# [What you are asked to do]
Exactly as written, return all the data, leaving its pictures behind.

# [Records to process]
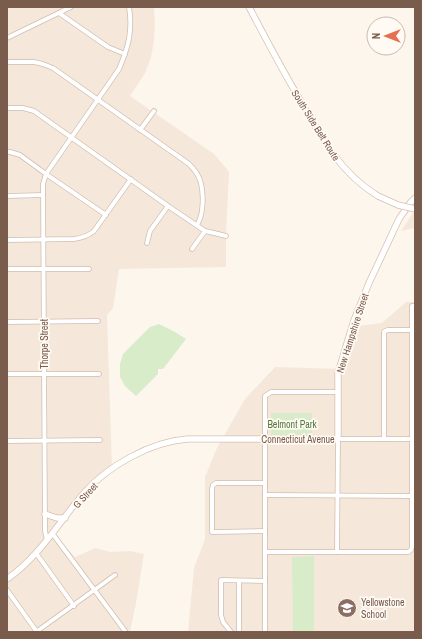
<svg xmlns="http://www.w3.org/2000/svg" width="422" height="639" viewBox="0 0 422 639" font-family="'Archivo Narrow',sans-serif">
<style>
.residential{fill:#f5e8da}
.green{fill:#d8ecc9}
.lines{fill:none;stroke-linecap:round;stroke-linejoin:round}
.street-casing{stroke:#d1beb0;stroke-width:5.5}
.secondary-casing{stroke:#d6c0b0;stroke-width:7}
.street{stroke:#fff;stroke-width:4}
.secondary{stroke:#fff;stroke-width:5.5}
.secondary-bridge-casing{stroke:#d6c0b0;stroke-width:7;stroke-linecap:butt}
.secondary-bridge{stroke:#fff;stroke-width:5.5}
.labels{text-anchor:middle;stroke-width:3.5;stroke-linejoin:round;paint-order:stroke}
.street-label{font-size:10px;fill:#7a5c4d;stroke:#fffaf3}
.park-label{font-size:10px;fill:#537a41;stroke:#fffaf3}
.education-label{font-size:10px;fill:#785e54;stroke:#fffaf3;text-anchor:start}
</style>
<rect width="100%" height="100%" fill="#fdf6ec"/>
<g class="residential">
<polygon points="7,7 154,7 155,24 154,41 151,57 145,73 130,96 214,154 229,172 226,235 226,267 119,269 113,308 107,315 112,469 99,479 52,533 75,557 95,548 110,552 130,551 144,554 136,603 130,632 7,632"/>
<polygon points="415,210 415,228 401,231"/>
<polygon points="406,302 415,302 415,632 188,632 194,568 205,539 205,477 217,448 245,399 275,367 343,369 359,326 382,323"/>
</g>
<g class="green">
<polygon points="159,324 175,332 186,339 163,369 158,369 158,374 136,396 125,386 120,377 120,364 123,354 150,327"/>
<rect x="271" y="413" width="41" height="22"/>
<polygon points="314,556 314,632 293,632 292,557"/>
</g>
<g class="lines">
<g class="street-casing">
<g id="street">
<polyline points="59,13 108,47 125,54"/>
<polyline points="7,38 71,7"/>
<path d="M7,62H34L43,64L53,68L189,164C194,169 198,174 200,180C204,193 204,214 197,225"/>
<polyline points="7,108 23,108 34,111 168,206 205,231 214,233 226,236"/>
<polyline points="140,130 154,111"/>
<polyline points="7,152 10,152 20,155 46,174 106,215"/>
<polyline points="7,196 43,195"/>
<path d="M7,240L74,239C82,238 88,236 94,231L131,179"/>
<polyline points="147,243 150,231 168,206"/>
<polyline points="192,249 205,231"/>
<polyline points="7,269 89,269"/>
<polyline points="7,322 98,321"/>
<polyline points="7,374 99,374"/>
<polyline points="384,439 384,332 385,331 388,330 412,330"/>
<polyline points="7,441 100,440"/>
<polyline points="265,495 412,496"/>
<polyline points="265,531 212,532 212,489 213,485 216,483 265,483"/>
<polyline points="52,533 125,631"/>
<path d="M47,540L45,531L43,184L46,174L119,69C128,48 133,31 129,7"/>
<polyline points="265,552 408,552 411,550 412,547 412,306 415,306"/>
<polyline points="337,552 338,439 412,439"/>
<polyline points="36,553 74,606"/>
<polyline points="7,590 37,632"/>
<polyline points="36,632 115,575"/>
<polyline points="231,632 223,622 221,615 221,580 265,581"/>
<polyline points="239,632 239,581"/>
<polyline points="265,632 265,396 271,392 337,392"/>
</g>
</g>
<g class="secondary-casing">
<g id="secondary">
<path d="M249,7C265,37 281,68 299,98C320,136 340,173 378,196"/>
<polyline points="45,514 57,518 65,518"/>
<path d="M7,579C39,557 59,522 84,493C108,466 150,442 187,439H338V373L354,320L369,283L399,219L410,203L415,198"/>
</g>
</g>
<use href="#street" class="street"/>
<use href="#secondary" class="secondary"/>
<g class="secondary-bridge-casing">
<polyline id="secondary-bridge" points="378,196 398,205 415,209"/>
</g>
<use href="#secondary-bridge" class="secondary-bridge"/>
</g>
<defs>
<g id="school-disc" transform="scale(1)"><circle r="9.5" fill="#8d6e63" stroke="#fffaf3"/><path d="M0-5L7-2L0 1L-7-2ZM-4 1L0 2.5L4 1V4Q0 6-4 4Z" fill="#fff"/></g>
</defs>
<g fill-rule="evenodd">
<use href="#school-disc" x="347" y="608"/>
</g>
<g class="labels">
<g class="street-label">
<text transform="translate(316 125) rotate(58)" y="4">South Side Belt Route</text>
<text transform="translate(352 333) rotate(-72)" y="4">New Hampshire Street</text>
<text transform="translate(44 344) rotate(-90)" y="4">Thorpe Street</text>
<text x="298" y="443">Connecticut Avenue</text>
<text transform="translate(85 495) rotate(-47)" y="4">G Street</text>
</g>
<g class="park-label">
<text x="292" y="428">Belmont Park</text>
</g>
<g class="education-label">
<text x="361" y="606">Yellowstone<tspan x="361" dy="12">School</tspan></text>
</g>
</g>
<rect width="422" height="639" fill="none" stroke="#7a5c4d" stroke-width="16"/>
<g transform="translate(386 36) rotate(270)"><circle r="19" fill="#fffaf3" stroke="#cabbb1"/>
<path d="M0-3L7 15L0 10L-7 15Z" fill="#e76f51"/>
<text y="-6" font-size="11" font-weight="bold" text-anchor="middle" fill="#7a5c4d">N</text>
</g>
</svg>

# [Answer to this problem]
<svg xmlns="http://www.w3.org/2000/svg" width="422" height="639" viewBox="0 0 422 639" font-family="'Archivo Narrow',sans-serif">
<style>
.residential{fill:#f5e8da}
.green{fill:#d8ecc9}
.lines{fill:none;stroke-linecap:round;stroke-linejoin:round}
.street-casing{stroke:#d1beb0;stroke-width:5.5}
.secondary-casing{stroke:#d6c0b0;stroke-width:7}
.street{stroke:#fff;stroke-width:4}
.secondary{stroke:#fff;stroke-width:5.5}
.secondary-bridge-casing{stroke:#d6c0b0;stroke-width:7;stroke-linecap:butt}
.secondary-bridge{stroke:#fff;stroke-width:5.5}
.labels{text-anchor:middle;stroke-width:3.5;stroke-linejoin:round;paint-order:stroke}
.street-label{font-size:10px;fill:#7a5c4d;stroke:#fffaf3}
.park-label{font-size:10px;fill:#537a41;stroke:#fffaf3}
.education-label{font-size:10px;fill:#785e54;stroke:#fffaf3;text-anchor:start}
</style>
<rect width="100%" height="100%" fill="#fdf6ec"/>
<g class="residential">
<polygon points="7,7 154,7 155,24 154,41 151,57 145,73 130,96 214,154 229,172 226,235 226,267 119,269 113,308 107,315 112,469 99,479 52,533 75,557 95,548 110,552 130,551 144,554 136,603 130,632 7,632"/>
<polygon points="415,210 415,228 401,231"/>
<polygon points="406,302 415,302 415,632 188,632 194,568 205,539 205,477 217,448 245,399 275,367 343,369 359,326 382,323"/>
</g>
<g class="green">
<polygon points="159,324 175,332 186,339 163,369 158,369 158,374 136,396 125,386 120,377 120,364 123,354 150,327"/>
<rect x="271" y="413" width="41" height="22"/>
<polygon points="314,556 314,632 293,632 292,557"/>
</g>
<g class="lines">
<g class="street-casing">
<g id="street">
<polyline points="59,13 108,47 125,54"/>
<polyline points="7,38 71,7"/>
<path d="M7,62H34L43,64L53,68L189,164C194,169 198,174 200,180C204,193 204,214 197,225"/>
<polyline points="7,108 23,108 34,111 168,206 205,231 214,233 226,236"/>
<polyline points="140,130 154,111"/>
<polyline points="7,152 10,152 20,155 46,174 106,215"/>
<polyline points="7,196 43,195"/>
<path d="M7,240L74,239C82,238 88,236 94,231L131,179"/>
<polyline points="147,243 150,231 168,206"/>
<polyline points="192,249 205,231"/>
<polyline points="7,269 89,269"/>
<polyline points="7,322 98,321"/>
<polyline points="7,374 99,374"/>
<polyline points="384,439 384,332 385,331 388,330 412,330"/>
<polyline points="7,441 100,440"/>
<polyline points="265,495 412,496"/>
<polyline points="265,531 212,532 212,489 213,485 216,483 265,483"/>
<polyline points="52,533 125,631"/>
<path d="M47,540L45,531L43,184L46,174L119,69C128,48 133,31 129,7"/>
<polyline points="265,552 408,552 411,550 412,547 412,306 415,306"/>
<polyline points="337,552 338,439 412,439"/>
<polyline points="36,553 74,606"/>
<polyline points="7,590 37,632"/>
<polyline points="36,632 115,575"/>
<polyline points="231,632 223,622 221,615 221,580 265,581"/>
<polyline points="239,632 239,581"/>
<polyline points="265,632 265,396 271,392 337,392"/>
</g>
</g>
<g class="secondary-casing">
<g id="secondary">
<path d="M249,7C265,37 281,68 299,98C320,136 340,173 378,196"/>
<polyline points="45,514 57,518 65,518"/>
<path d="M7,579C39,557 59,522 84,493C108,466 150,442 187,439H338V373L354,320L369,283L399,219L410,203L415,198"/>
</g>
</g>
<use href="#street" class="street"/>
<use href="#secondary" class="secondary"/>
<g class="secondary-bridge-casing">
<polyline id="secondary-bridge" points="378,196 398,205 415,209"/>
</g>
<use href="#secondary-bridge" class="secondary-bridge"/>
</g>
<defs>
<g id="school-disc" transform="scale(1)"><circle r="9.5" fill="#8d6e63" stroke="#fffaf3"/><path d="M0-5L7-2L0 1L-7-2ZM-4 1L0 2.5L4 1V4Q0 6-4 4Z" fill="#fff"/></g>
</defs>
<g fill-rule="evenodd">
<use href="#school-disc" x="347" y="608"/>
</g>
<g class="labels">
<g class="street-label">
<text transform="translate(316 125) rotate(58)" y="4">South Side Belt Route</text>
<text transform="translate(352 333) rotate(-72)" y="4">New Hampshire Street</text>
<text transform="translate(44 344) rotate(-90)" y="4">Thorpe Street</text>
<text x="298" y="443">Connecticut Avenue</text>
<text transform="translate(85 495) rotate(-47)" y="4">G Street</text>
</g>
<g class="park-label">
<text x="292" y="428">Belmont Park</text>
</g>
<g class="education-label">
<text x="361" y="606">Yellowstone<tspan x="361" dy="12">School</tspan></text>
</g>
</g>
<rect width="422" height="639" fill="none" stroke="#7a5c4d" stroke-width="16"/>
<g transform="translate(386 36) rotate(270)"><circle r="19" fill="#fffaf3" stroke="#cabbb1"/>
<path d="M0-3L7 15L0 10L-7 15Z" fill="#e76f51"/>
<text y="-6" font-size="11" font-weight="bold" text-anchor="middle" fill="#7a5c4d">N</text>
</g>
</svg>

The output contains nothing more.